Always pay your bills on time

One of the key factors that affect your credit score is past payment performance. To positively affect how lenders view your future payment history, make sure to pay all your bills on time every month.

Pay off debts & keep credit card balances low

Paying off debts and keeping credit card balances low help to keep your credit utilization ratio down. Your credit utilization ratio is calculated by adding all of your credit card balances and dividing that number by your total credit limit. Typically, lenders like to see ratios below 30%, so the lower the better.
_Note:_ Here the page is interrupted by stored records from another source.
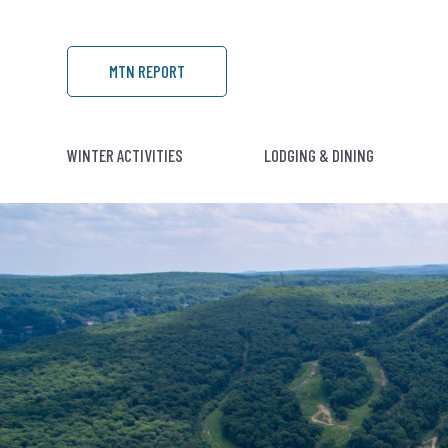
MTN REPORT
WINTER ACTIVITIES
LODGING & DINING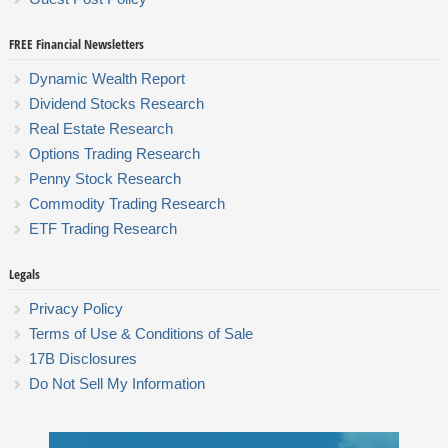
FREE Financial Newsletters
Dynamic Wealth Report
Dividend Stocks Research
Real Estate Research
Options Trading Research
Penny Stock Research
Commodity Trading Research
ETF Trading Research
Legals
Privacy Policy
Terms of Use & Conditions of Sale
17B Disclosures
Do Not Sell My Information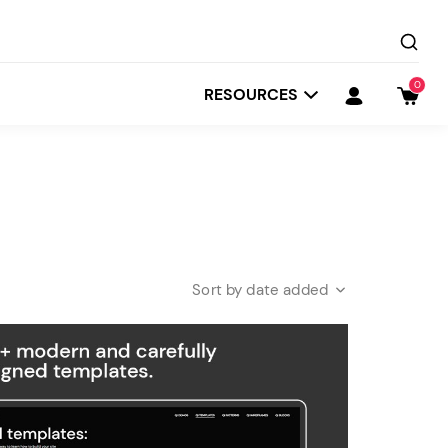
0
RESOURCES
date added
Startit
Depot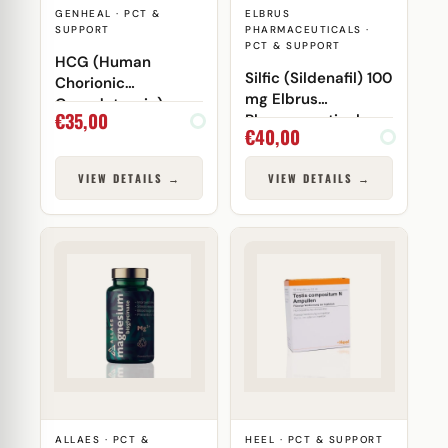
GENHEAL · PCT &
ELBRUS
SUPPORT
PHARMACEUTICALS ·
PCT & SUPPORT
HCG (Human
Silfic (Sildenafil) 100
Chorionic
mg Elbrus
Gonadotropin)
€
35,00
Pharmaceuticals
5000 IU Genheal
€
40,00
VIEW DETAILS →
VIEW DETAILS →
ALLAES · PCT &
HEEL · PCT & SUPPORT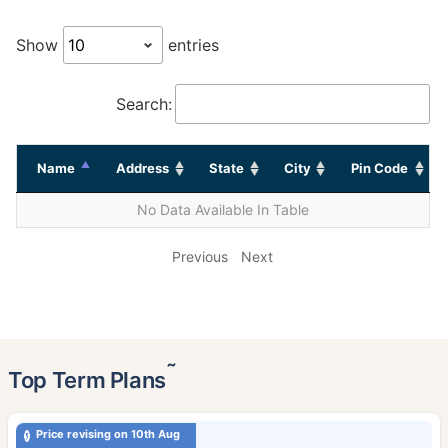
Show
entries
Search:
Name
Address
State
City
Pin Code
No Data Available In Table
Previous
Next
˜
Top Term Plans
Price revising on 10th Aug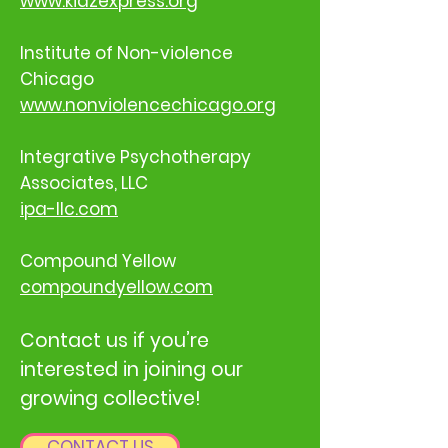
www.kidzexpress.org
Institute of Non-violence
Chicago
www.nonviolencechicago.org
Integrative Psychotherapy
Associates, LLC
ipa-llc.com
Compound Yellow
compoundyellow.com
Contact us if you’re
interested in joining our
growing collective!
CONTACT US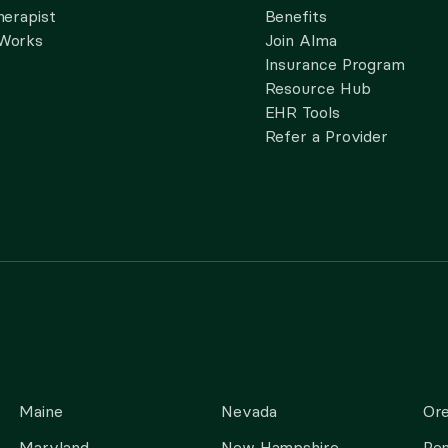
herapist
Benefits
 Works
Join Alma
Insurance Program
Resource Hub
EHR Tools
Refer a Provider
Maine
Nevada
Or
Maryland
New Hampshire
Pen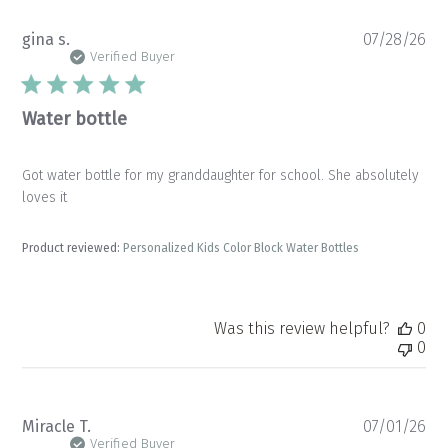
Pu
gina s.
07/28/26
da
Verified Buyer
Water bottle
Got water bottle for my granddaughter for school. She absolutely
loves it
Product reviewed:
Personalized Kids Color Block Water Bottles
Was this review helpful?
0
0
Pu
Miracle T.
07/01/26
da
Verified Buyer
Fix incorrect information on your credit report

Like bank statements, credit reports aren’t perfect. It’s important to fix inaccurate information. If you see something on your credit report that doesn’t look right, you’ll want to dispute it with your credit report provider (e.g. TransUnion) as soon as possible.
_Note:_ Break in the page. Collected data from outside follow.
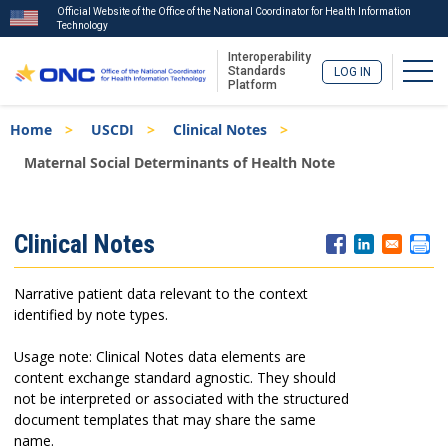
Official Website of the Office of the National Coordinator for Health Information
Technology
Interoperability
Togg
Standards
LOG IN
Platform
Skip
Breadcrumb
Home
USCDI
Clinical Notes
to
main
Maternal Social Determinants of Health Note
content
ISA
Clinical Notes
Menu
Narrative patient data relevant to the context
identified by note types.
Usage note: Clinical Notes data elements are
content exchange standard agnostic. They should
not be interpreted or associated with the structured
document templates that may share the same
name.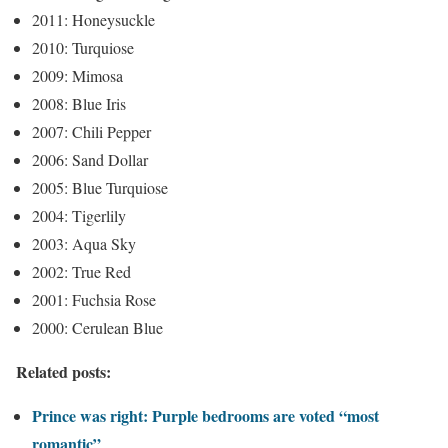
2011: Honeysuckle
2010: Turquiose
2009: Mimosa
2008: Blue Iris
2007: Chili Pepper
2006: Sand Dollar
2005: Blue Turquiose
2004: Tigerlily
2003: Aqua Sky
2002: True Red
2001: Fuchsia Rose
2000: Cerulean Blue
Related posts:
Prince was right: Purple bedrooms are voted “most
romantic”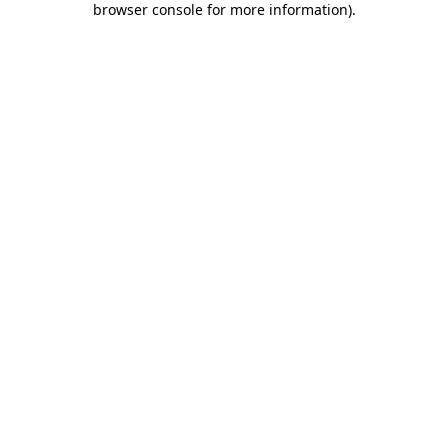
browser console for more information)
.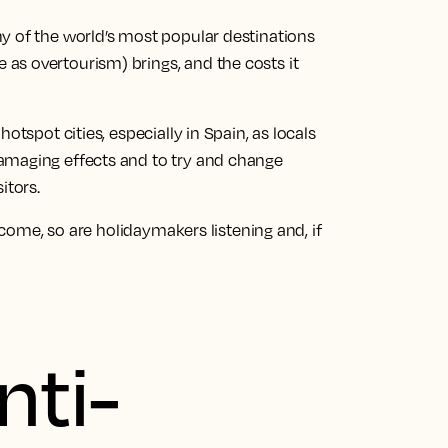
y of the world’s most popular destinations
as overtourism) brings, and the costs it
otspot cities, especially in Spain, as locals
amaging effects and to try and change
itors.
elcome, so are holidaymakers listening and, if
nti-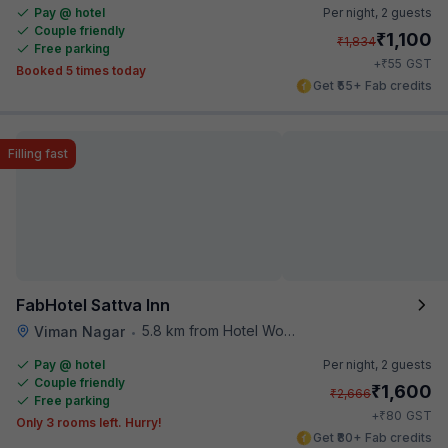
Pay @ hotel
Per night,
2 guests
Couple friendly
₹
1,100
₹
1,834
Free parking
₹
+
55
GST
Booked 5 times today
Get ₹55+ Fab credits
Filling fast
FabHotel Sattva Inn
5.8 km from Hotel Woodland
Viman Nagar
•
Pay @ hotel
Per night,
2 guests
Couple friendly
₹
1,600
₹
2,666
Free parking
₹
+
80
GST
Only 3 rooms left. Hurry!
Get ₹80+ Fab credits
Keep all your credit cards open

Unless you have a credit card with annual fees that you don’t want to pay, make sure to keep your cards open. This will help keep your credit utilization ratio lower and improve your credit score.

Only apply for new credit cards as needed

Opening new credit card accounts just to have a better credit mix won’t likely improve your score because opening new cards triggers a hard credit inquiry on your credit report. Only use the credit you currently have, whenever possible.

Ask for higher credit limits

If you have a good credit history with your lender, ask your credit card issuer to raise your credit limits. A credit card limit increase may help your credit utilization rate, which can help improve your credit score.